I’ve discovered the magic of gnocchi. My husband isn’t a big pasta fan like I am, neither of us are crazy about rice, but gnocchi hits all our carb-loving notes, especially at this time of the year. It doesn’t need a sauce, either.

This recipe has become a quick favorite and can be adapted in a million ways. I usually add some kind of chicken sausage to it, like andouille.

I love the food threads here! Especially when I’m sitting unbreakfasted at my computer and drooling on the keyboard as I type.

Have y’all ever made a pot of chili, mixed up a batch of cornbread (an envelope mix is fine), then poured the batter into the chili as it cooks? The cornbread batter completely sinks, then magically rises to the top and forms a yummy crust. The chili doesn’t have to be in a shallow vessel-- works great in a Dutch oven.
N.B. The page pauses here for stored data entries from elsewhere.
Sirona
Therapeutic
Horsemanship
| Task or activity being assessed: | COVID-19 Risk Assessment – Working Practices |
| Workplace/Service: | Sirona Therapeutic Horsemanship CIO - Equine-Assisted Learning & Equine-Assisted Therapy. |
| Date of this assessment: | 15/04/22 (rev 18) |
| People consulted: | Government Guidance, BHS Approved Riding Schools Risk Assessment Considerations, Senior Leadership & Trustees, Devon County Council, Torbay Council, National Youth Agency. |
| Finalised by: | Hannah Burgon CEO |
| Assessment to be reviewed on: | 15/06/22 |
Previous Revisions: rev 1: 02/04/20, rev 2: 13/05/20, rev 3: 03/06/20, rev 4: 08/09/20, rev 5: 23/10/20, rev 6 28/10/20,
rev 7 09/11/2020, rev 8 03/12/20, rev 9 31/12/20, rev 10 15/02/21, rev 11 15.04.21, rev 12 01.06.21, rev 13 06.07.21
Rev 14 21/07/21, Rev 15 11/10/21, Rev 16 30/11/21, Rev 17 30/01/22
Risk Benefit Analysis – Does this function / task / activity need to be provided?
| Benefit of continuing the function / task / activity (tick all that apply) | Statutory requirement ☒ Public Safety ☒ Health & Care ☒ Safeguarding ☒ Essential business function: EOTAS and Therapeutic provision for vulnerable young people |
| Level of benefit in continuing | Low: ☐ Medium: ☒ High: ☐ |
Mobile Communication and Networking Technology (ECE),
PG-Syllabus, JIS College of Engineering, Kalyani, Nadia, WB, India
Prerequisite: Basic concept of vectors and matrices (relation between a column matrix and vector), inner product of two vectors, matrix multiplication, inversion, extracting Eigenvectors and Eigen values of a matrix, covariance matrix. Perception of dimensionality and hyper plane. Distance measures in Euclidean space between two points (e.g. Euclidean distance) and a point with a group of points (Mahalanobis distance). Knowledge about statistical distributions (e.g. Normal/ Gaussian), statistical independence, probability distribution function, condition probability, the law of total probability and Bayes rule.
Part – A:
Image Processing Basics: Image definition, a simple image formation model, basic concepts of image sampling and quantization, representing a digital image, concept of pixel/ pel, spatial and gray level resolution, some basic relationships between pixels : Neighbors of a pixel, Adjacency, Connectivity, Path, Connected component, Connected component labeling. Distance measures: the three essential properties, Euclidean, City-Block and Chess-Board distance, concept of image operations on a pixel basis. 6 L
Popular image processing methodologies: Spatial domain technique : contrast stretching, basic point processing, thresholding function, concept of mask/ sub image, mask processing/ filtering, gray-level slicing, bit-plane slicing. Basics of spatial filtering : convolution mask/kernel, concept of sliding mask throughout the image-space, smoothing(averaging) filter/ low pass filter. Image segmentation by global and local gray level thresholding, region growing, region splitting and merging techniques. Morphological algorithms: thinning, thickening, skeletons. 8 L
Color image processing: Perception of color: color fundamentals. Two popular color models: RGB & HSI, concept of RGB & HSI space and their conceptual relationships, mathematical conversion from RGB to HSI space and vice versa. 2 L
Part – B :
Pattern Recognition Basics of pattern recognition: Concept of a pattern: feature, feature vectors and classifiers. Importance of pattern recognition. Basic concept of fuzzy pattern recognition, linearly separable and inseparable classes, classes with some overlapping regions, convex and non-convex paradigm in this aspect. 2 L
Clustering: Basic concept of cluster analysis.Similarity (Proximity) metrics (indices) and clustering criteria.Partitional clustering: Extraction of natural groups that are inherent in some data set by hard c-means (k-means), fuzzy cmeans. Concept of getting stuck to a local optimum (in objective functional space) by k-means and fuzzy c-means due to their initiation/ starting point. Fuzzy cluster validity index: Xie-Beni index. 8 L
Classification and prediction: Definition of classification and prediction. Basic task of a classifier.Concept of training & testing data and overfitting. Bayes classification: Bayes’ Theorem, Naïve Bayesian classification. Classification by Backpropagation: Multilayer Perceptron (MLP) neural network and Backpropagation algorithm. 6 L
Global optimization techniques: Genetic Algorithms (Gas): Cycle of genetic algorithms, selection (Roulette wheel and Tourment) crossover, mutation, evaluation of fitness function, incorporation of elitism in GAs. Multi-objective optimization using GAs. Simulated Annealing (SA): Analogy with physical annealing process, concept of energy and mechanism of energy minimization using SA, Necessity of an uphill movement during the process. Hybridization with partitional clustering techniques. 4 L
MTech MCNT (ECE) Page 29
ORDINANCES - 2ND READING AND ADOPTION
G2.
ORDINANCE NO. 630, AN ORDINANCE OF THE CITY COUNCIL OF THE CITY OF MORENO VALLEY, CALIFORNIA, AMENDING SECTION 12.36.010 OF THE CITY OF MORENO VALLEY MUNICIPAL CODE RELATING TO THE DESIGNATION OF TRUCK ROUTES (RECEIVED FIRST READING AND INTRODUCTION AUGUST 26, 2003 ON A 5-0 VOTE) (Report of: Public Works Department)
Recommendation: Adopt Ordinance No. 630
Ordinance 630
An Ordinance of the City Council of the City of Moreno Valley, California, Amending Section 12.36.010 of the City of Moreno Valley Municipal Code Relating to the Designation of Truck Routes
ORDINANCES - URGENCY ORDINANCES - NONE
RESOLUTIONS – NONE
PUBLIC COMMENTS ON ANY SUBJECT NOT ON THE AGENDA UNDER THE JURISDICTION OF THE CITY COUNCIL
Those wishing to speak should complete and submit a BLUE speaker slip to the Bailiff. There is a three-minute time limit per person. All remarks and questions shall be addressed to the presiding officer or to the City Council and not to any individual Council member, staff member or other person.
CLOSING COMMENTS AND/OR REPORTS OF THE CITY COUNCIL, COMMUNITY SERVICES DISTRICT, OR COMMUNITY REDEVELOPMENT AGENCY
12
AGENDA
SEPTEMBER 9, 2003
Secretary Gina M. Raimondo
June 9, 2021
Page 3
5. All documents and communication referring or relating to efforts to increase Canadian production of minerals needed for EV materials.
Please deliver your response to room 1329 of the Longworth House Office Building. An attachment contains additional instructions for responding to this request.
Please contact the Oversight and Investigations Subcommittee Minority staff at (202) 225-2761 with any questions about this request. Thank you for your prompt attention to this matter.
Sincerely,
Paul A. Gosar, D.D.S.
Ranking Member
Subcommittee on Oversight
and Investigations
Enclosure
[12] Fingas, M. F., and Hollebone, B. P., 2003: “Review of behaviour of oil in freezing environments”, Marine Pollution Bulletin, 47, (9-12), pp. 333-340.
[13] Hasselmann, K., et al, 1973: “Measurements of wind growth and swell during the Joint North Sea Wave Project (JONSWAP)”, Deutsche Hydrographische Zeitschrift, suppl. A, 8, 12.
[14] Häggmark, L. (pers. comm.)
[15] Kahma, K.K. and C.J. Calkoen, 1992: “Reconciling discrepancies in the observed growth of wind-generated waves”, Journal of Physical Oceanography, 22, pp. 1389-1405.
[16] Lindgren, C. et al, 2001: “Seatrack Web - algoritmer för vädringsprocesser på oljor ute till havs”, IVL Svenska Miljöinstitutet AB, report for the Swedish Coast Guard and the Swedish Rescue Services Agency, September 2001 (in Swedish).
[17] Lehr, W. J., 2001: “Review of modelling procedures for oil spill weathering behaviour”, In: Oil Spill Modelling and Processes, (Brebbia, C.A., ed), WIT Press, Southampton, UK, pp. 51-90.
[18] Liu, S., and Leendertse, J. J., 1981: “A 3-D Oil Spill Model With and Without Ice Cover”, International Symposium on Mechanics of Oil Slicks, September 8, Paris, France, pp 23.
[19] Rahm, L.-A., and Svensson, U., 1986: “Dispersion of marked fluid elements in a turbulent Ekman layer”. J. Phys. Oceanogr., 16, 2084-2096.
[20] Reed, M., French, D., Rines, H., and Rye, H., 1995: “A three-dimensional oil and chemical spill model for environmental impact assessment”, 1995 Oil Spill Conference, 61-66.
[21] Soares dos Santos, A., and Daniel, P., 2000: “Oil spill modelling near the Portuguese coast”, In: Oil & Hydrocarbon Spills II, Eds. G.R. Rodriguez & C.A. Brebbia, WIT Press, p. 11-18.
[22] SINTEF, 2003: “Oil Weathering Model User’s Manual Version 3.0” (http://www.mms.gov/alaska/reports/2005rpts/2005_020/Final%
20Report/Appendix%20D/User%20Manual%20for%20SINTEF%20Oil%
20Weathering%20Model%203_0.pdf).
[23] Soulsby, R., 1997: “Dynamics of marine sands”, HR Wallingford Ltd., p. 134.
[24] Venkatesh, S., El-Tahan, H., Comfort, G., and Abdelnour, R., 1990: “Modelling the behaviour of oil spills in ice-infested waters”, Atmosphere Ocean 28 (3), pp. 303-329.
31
During the late summer months, my wife makes her famous sauce from all the harvested tomatoes out of the garden. We eat some, but freeze a lot too…then when the weather gets gloomy, we make all things pasta with that sauce. Spaghetti & meatballs is my personal fave…and then of course, if there’s leftovers, I make a righteous meatball sandwich for lunch. NOM!

I had Hamburger Stroganof on egg noodles.As comforting as comfort food gets.